*TASK*
Go line by line through the entries and show those that hold the string "lines".

[Dataset entries]
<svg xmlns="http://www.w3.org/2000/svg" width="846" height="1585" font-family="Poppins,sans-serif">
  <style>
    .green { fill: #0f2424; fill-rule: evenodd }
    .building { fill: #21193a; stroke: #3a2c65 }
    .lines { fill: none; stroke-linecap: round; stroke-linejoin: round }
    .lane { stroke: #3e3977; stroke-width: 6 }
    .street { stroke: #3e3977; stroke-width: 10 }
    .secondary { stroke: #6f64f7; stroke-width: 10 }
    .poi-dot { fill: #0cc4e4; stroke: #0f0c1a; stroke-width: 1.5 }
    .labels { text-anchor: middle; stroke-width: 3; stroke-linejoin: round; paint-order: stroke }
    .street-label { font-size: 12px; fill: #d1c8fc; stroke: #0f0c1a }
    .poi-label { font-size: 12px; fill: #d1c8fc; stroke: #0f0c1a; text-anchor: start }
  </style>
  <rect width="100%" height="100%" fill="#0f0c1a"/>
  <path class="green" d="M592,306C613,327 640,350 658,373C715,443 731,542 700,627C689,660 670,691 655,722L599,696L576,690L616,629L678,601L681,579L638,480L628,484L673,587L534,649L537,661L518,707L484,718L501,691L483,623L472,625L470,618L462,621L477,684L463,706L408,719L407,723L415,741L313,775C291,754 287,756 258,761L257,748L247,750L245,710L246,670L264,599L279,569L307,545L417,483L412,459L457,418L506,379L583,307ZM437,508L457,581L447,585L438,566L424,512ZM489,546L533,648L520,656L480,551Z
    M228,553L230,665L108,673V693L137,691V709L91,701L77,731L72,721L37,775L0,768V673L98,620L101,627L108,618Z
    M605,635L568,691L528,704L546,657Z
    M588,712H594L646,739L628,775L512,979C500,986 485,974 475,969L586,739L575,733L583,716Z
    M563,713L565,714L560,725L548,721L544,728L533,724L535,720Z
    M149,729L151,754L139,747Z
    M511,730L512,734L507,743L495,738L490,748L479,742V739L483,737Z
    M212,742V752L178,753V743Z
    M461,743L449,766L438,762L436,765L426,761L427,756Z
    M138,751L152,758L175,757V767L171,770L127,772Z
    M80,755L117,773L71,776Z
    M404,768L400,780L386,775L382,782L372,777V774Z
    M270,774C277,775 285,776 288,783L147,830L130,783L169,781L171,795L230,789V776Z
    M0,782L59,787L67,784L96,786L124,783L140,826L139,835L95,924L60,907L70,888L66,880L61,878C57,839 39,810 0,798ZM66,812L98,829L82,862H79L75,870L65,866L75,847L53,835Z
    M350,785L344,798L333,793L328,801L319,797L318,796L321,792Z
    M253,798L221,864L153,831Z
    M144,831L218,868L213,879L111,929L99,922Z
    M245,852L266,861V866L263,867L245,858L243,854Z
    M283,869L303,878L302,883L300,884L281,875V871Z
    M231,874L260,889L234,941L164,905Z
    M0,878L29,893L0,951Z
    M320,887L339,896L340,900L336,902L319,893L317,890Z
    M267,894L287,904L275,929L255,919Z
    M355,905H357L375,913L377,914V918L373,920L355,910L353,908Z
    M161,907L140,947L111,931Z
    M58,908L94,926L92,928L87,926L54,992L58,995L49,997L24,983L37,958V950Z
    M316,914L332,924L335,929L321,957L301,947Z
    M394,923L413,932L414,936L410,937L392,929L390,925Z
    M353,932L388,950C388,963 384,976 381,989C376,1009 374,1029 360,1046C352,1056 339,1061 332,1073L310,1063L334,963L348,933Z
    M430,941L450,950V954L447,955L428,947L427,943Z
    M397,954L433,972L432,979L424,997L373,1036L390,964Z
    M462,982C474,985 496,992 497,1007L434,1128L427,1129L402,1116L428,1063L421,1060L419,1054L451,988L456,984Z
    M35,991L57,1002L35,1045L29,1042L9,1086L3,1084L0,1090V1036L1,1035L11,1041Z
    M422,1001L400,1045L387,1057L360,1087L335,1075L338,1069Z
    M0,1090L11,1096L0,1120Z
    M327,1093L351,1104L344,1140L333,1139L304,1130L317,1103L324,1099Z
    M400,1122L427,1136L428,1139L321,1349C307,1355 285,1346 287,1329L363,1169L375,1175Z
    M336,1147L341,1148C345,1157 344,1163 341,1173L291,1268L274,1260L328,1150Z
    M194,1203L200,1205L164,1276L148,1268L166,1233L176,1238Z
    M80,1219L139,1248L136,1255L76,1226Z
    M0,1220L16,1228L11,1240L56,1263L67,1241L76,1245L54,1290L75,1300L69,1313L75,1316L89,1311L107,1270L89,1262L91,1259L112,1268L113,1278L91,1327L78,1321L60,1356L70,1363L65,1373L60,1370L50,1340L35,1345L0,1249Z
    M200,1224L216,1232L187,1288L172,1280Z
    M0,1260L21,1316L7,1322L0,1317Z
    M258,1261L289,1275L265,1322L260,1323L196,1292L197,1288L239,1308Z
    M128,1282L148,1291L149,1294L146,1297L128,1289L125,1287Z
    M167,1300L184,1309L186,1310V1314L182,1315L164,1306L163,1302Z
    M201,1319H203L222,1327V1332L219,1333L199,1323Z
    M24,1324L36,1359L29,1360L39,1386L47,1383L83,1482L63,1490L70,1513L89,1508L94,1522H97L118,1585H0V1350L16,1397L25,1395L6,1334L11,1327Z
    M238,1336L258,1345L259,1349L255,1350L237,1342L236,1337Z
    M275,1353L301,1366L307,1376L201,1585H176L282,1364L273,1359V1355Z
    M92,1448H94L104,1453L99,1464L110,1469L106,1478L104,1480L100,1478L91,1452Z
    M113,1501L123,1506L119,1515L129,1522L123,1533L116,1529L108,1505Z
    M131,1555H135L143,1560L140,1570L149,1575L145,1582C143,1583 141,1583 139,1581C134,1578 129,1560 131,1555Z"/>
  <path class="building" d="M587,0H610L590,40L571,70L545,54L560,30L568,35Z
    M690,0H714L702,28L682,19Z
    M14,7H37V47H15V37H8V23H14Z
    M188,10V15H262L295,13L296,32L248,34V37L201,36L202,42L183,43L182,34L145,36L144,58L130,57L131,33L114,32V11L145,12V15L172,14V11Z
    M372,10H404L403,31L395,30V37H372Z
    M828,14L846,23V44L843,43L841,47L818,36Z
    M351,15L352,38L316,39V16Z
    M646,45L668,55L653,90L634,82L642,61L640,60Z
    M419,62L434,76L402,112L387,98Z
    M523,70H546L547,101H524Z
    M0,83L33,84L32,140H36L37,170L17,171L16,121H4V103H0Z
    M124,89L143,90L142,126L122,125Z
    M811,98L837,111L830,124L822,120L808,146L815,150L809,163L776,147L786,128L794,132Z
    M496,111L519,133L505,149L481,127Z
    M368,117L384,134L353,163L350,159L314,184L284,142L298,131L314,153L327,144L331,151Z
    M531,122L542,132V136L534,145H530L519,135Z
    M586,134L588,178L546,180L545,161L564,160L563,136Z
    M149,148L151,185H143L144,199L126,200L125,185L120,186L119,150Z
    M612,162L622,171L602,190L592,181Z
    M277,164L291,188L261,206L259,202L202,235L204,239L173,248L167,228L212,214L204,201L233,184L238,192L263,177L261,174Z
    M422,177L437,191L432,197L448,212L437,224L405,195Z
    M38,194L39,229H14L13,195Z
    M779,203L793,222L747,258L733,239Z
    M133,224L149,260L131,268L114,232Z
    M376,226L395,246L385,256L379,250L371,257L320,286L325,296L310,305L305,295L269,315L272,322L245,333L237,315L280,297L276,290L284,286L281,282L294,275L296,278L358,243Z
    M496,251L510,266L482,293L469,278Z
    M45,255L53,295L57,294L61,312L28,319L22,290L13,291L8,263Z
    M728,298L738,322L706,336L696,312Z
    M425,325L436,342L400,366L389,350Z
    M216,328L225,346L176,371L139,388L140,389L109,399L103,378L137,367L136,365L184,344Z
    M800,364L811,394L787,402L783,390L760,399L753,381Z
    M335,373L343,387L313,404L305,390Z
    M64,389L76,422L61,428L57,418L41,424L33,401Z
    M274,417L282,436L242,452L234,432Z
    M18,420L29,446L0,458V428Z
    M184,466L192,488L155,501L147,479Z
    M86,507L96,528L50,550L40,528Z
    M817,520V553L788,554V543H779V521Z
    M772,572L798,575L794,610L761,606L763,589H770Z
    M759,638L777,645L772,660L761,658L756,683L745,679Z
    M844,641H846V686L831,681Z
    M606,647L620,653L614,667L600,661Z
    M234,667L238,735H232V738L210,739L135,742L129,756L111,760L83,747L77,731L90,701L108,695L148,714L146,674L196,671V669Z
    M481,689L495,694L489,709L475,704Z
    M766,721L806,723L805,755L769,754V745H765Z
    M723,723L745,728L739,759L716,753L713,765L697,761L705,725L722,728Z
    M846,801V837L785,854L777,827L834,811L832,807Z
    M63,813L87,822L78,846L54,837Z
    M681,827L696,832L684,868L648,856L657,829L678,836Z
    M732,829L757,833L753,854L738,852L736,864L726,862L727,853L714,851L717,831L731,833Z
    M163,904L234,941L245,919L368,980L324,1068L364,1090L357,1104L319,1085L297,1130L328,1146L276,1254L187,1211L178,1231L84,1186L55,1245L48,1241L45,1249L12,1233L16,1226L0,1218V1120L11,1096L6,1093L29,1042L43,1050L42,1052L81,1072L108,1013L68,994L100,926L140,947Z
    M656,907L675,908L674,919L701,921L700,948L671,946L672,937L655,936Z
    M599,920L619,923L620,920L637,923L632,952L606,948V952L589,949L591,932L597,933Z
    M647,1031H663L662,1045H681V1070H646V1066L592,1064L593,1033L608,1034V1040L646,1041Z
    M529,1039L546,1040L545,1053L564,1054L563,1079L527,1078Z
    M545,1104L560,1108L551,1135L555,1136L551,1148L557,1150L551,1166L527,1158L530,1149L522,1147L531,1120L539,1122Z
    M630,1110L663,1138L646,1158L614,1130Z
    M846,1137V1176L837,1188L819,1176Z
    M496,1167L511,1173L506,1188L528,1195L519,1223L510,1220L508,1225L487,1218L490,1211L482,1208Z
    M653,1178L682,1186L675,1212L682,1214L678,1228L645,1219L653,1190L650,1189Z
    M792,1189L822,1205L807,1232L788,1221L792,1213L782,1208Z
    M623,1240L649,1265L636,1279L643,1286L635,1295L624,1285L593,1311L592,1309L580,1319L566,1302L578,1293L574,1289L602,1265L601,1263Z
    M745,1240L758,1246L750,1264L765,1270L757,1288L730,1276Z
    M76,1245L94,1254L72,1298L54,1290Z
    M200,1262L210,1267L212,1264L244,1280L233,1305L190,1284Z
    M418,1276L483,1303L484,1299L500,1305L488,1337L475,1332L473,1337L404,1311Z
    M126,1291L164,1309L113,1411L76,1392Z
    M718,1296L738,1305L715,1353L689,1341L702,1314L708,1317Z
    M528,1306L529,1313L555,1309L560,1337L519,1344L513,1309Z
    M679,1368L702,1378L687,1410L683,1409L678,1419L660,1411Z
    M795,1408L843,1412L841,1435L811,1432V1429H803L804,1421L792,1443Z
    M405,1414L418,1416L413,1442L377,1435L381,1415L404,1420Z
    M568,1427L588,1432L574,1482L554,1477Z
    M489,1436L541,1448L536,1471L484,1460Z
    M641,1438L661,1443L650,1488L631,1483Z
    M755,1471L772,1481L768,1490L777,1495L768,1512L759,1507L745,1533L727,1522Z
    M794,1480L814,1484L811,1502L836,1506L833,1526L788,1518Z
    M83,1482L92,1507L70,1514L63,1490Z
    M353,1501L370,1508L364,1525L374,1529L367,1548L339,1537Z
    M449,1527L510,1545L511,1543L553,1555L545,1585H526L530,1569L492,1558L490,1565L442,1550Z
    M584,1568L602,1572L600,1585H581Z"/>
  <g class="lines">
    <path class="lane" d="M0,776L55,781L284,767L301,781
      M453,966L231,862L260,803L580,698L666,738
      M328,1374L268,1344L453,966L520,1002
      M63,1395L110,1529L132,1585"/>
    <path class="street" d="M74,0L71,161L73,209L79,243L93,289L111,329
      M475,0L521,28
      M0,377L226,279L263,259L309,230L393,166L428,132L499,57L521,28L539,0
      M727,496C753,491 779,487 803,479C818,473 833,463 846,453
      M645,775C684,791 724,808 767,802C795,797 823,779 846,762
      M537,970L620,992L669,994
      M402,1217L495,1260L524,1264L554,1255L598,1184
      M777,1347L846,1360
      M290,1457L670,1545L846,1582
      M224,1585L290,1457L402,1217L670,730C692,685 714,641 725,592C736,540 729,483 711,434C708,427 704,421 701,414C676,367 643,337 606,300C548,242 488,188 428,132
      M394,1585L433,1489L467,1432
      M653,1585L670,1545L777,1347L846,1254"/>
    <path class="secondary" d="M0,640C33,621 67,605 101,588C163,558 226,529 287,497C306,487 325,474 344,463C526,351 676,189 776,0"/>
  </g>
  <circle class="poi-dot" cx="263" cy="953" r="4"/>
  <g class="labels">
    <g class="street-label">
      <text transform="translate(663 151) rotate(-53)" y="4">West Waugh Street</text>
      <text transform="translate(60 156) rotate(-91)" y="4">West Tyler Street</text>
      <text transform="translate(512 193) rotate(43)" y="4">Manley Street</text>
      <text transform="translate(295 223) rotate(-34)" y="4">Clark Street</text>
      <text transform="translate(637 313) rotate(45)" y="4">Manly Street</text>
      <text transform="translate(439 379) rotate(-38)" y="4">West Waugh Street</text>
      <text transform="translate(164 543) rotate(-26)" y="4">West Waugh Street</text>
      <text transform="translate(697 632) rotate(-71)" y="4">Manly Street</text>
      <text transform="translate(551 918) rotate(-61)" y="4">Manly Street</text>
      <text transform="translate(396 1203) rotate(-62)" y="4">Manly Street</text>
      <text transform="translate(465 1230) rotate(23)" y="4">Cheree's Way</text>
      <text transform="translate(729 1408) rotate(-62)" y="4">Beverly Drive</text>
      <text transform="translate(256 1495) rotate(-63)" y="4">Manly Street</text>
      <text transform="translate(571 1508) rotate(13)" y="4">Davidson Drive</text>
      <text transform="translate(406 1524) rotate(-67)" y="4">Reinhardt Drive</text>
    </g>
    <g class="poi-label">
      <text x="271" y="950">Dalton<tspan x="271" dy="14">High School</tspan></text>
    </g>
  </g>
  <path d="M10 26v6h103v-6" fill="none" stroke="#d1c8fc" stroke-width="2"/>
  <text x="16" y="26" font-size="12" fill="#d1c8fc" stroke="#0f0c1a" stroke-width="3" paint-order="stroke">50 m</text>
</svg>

*ANSWER FOR THE TASK*
    .lines { fill: none; stroke-linecap: round; stroke-linejoin: round }
  <g class="lines">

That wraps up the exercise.